TRY IT:
Transcribe every entry exactly; the images stay out.

┌─ MATERIAL SUPPLIED

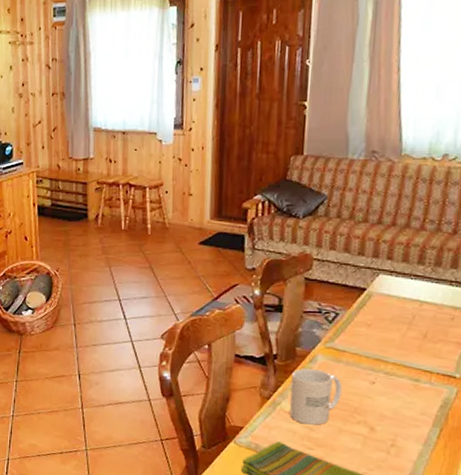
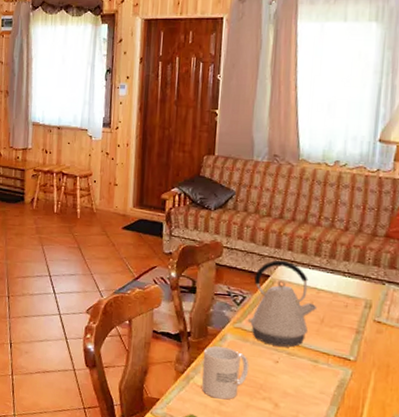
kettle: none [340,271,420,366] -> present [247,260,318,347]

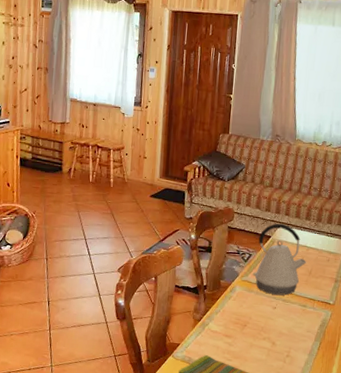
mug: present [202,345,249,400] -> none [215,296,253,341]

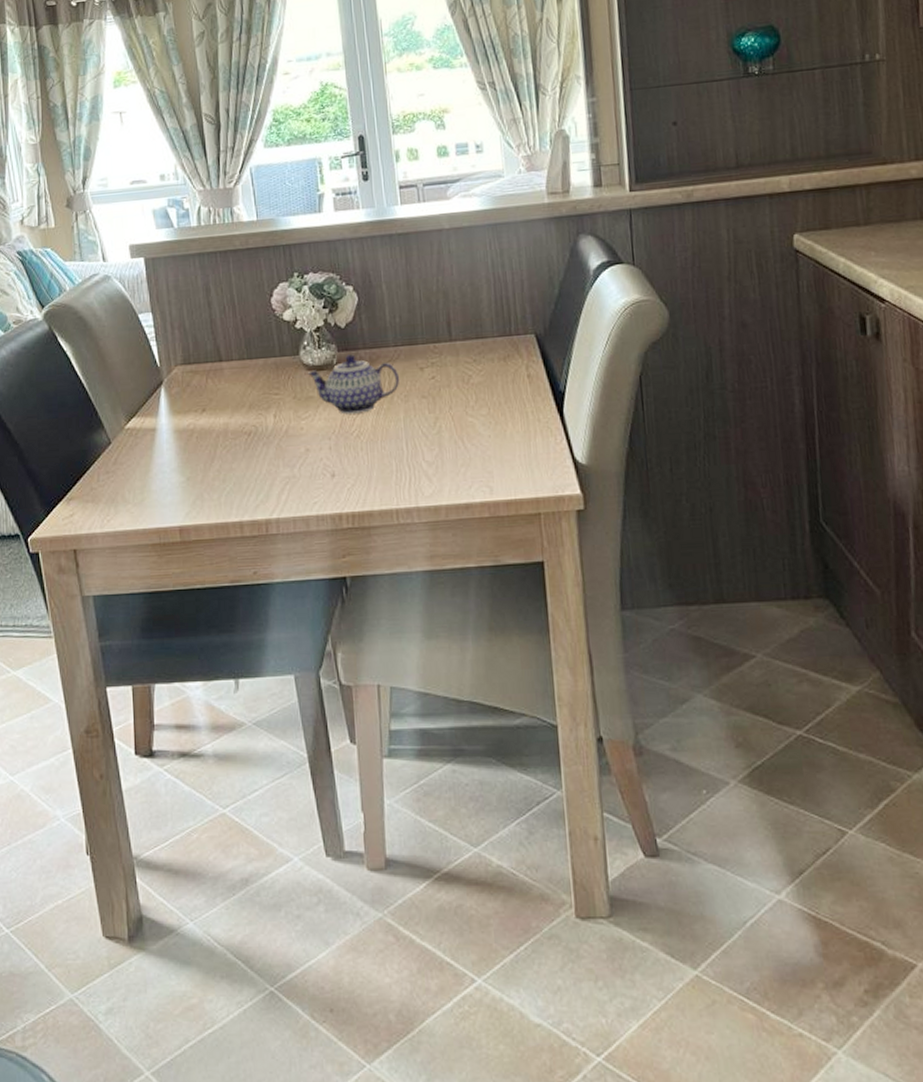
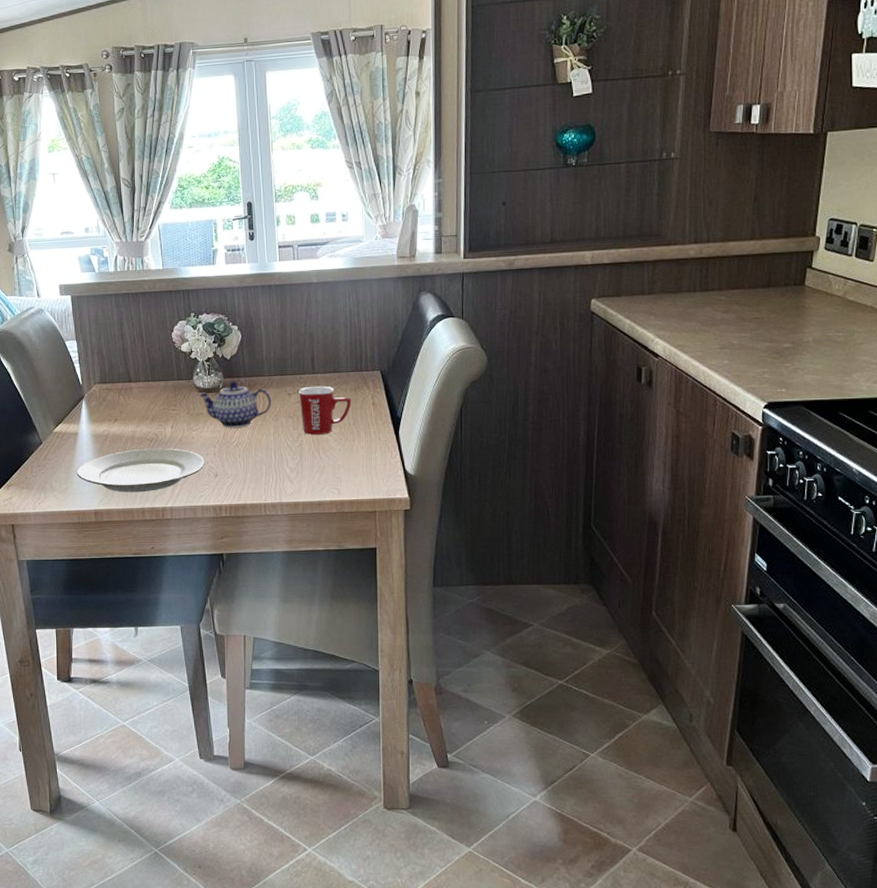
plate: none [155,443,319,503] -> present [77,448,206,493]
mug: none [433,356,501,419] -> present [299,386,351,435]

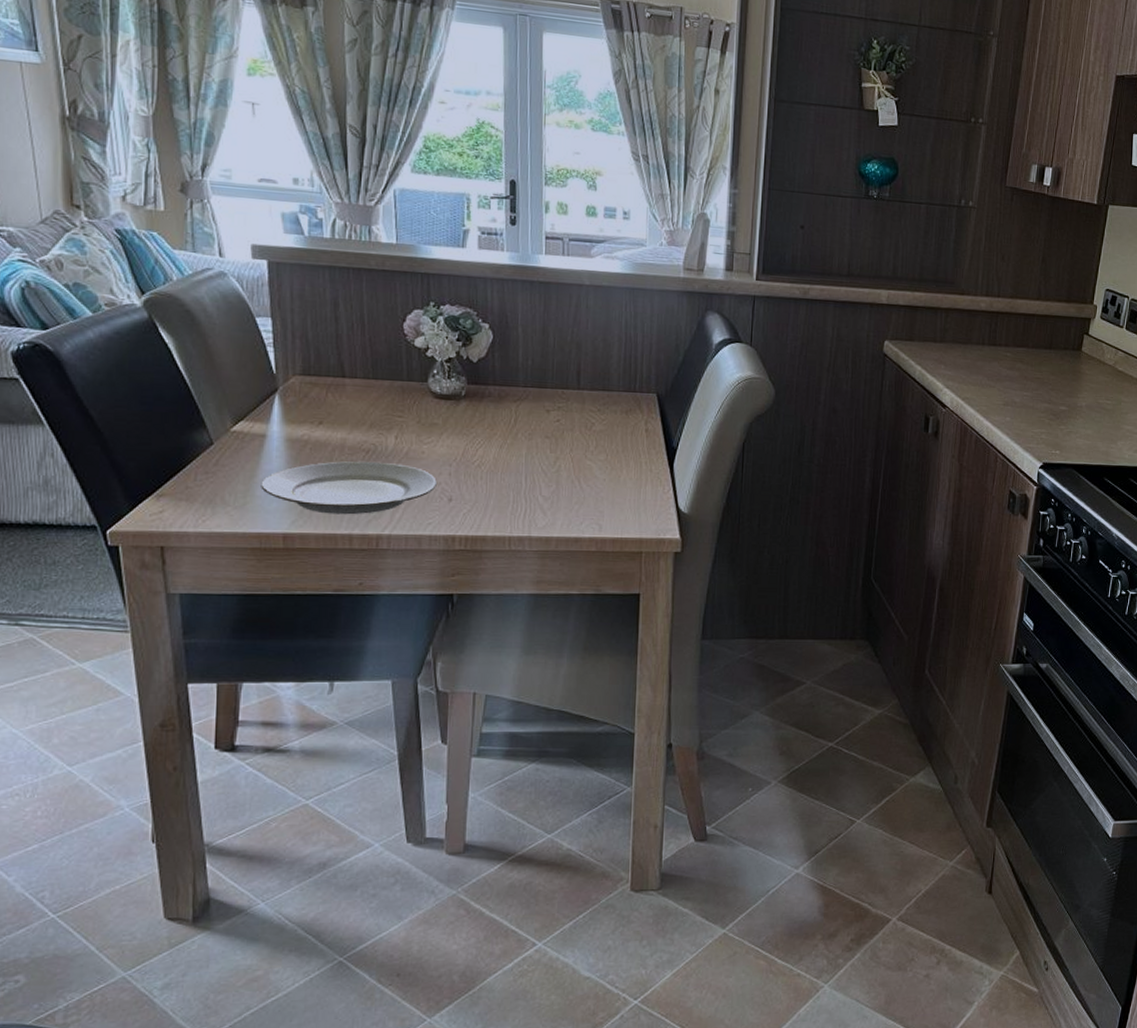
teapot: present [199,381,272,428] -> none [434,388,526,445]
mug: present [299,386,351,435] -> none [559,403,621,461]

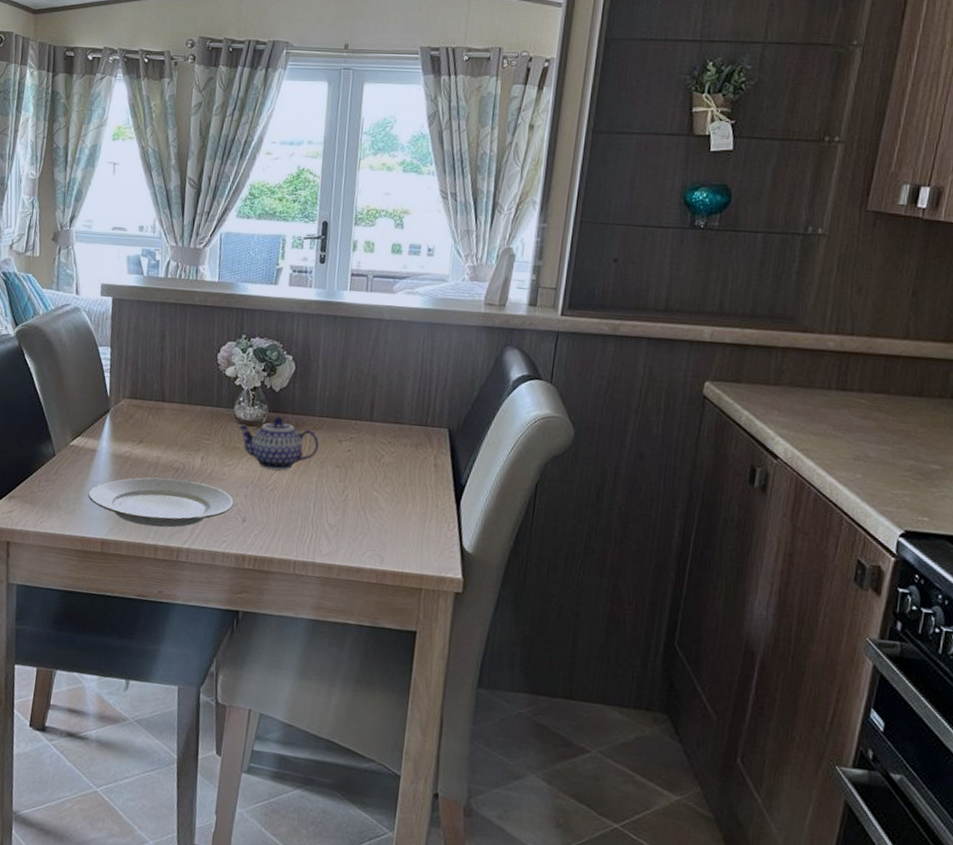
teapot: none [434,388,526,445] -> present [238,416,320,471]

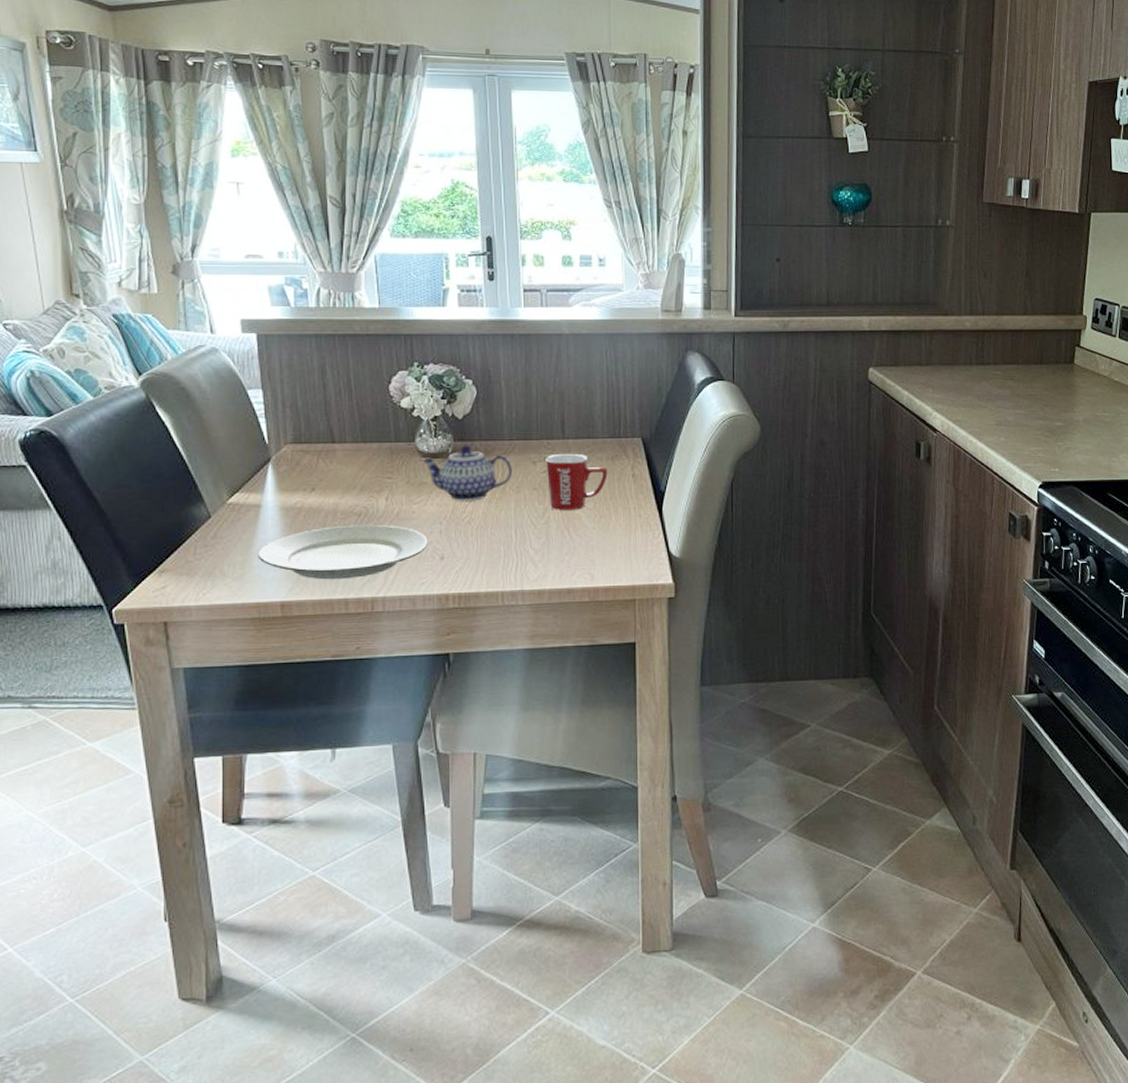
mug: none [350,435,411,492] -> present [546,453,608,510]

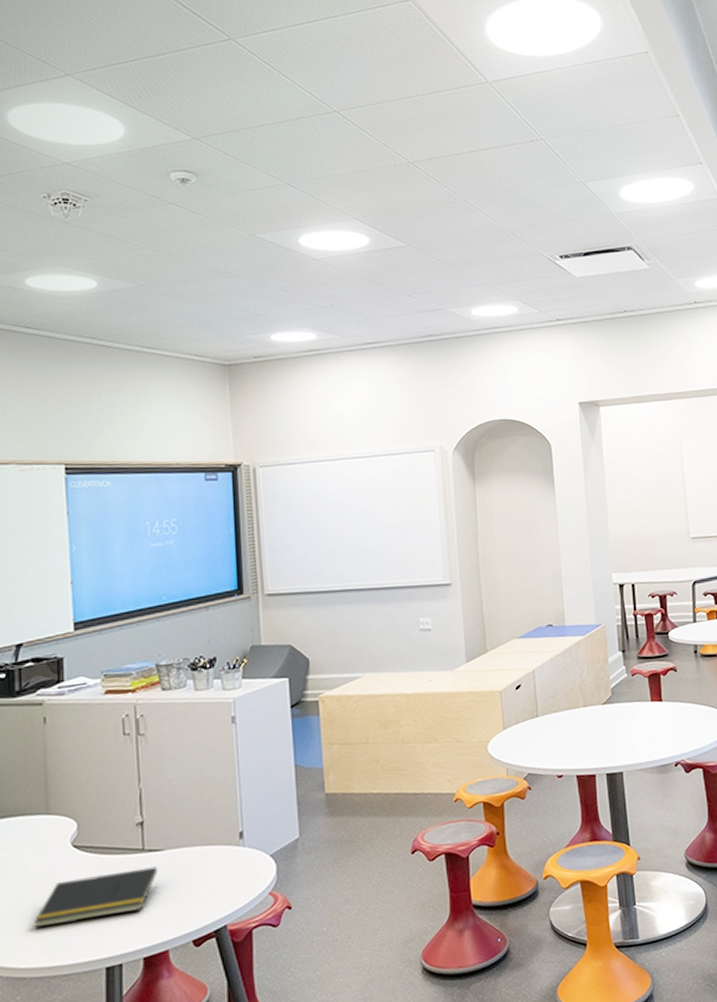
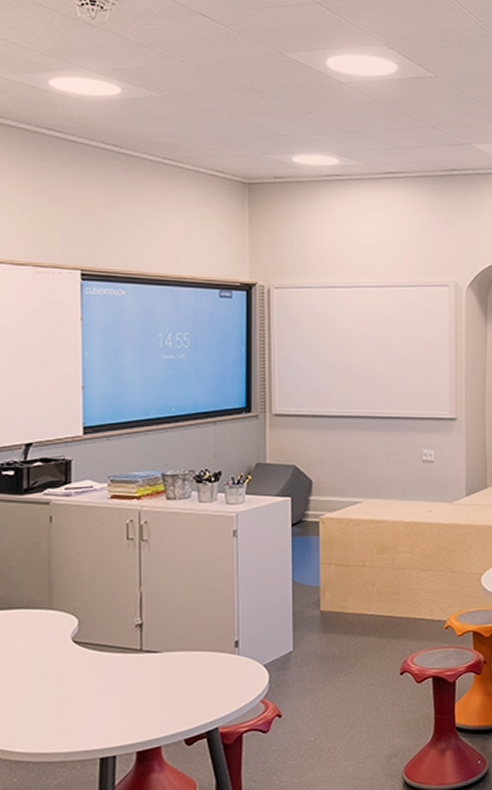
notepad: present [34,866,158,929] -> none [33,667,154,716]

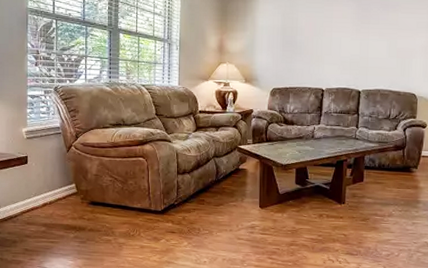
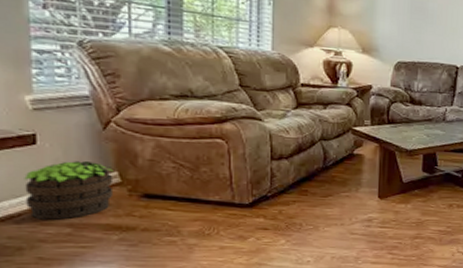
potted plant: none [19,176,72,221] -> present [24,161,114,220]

└─

YOUR SOLUTION:
kettle: none [340,271,420,366] -> present [247,260,318,347]

mug: present [202,345,249,400] -> none [215,296,253,341]

plate: none [155,443,319,503] -> present [77,448,206,493]
mug: none [433,356,501,419] -> present [299,386,351,435]

teapot: present [199,381,272,428] -> none [434,388,526,445]
mug: present [299,386,351,435] -> none [559,403,621,461]

teapot: none [434,388,526,445] -> present [238,416,320,471]

mug: none [350,435,411,492] -> present [546,453,608,510]

notepad: present [34,866,158,929] -> none [33,667,154,716]

potted plant: none [19,176,72,221] -> present [24,161,114,220]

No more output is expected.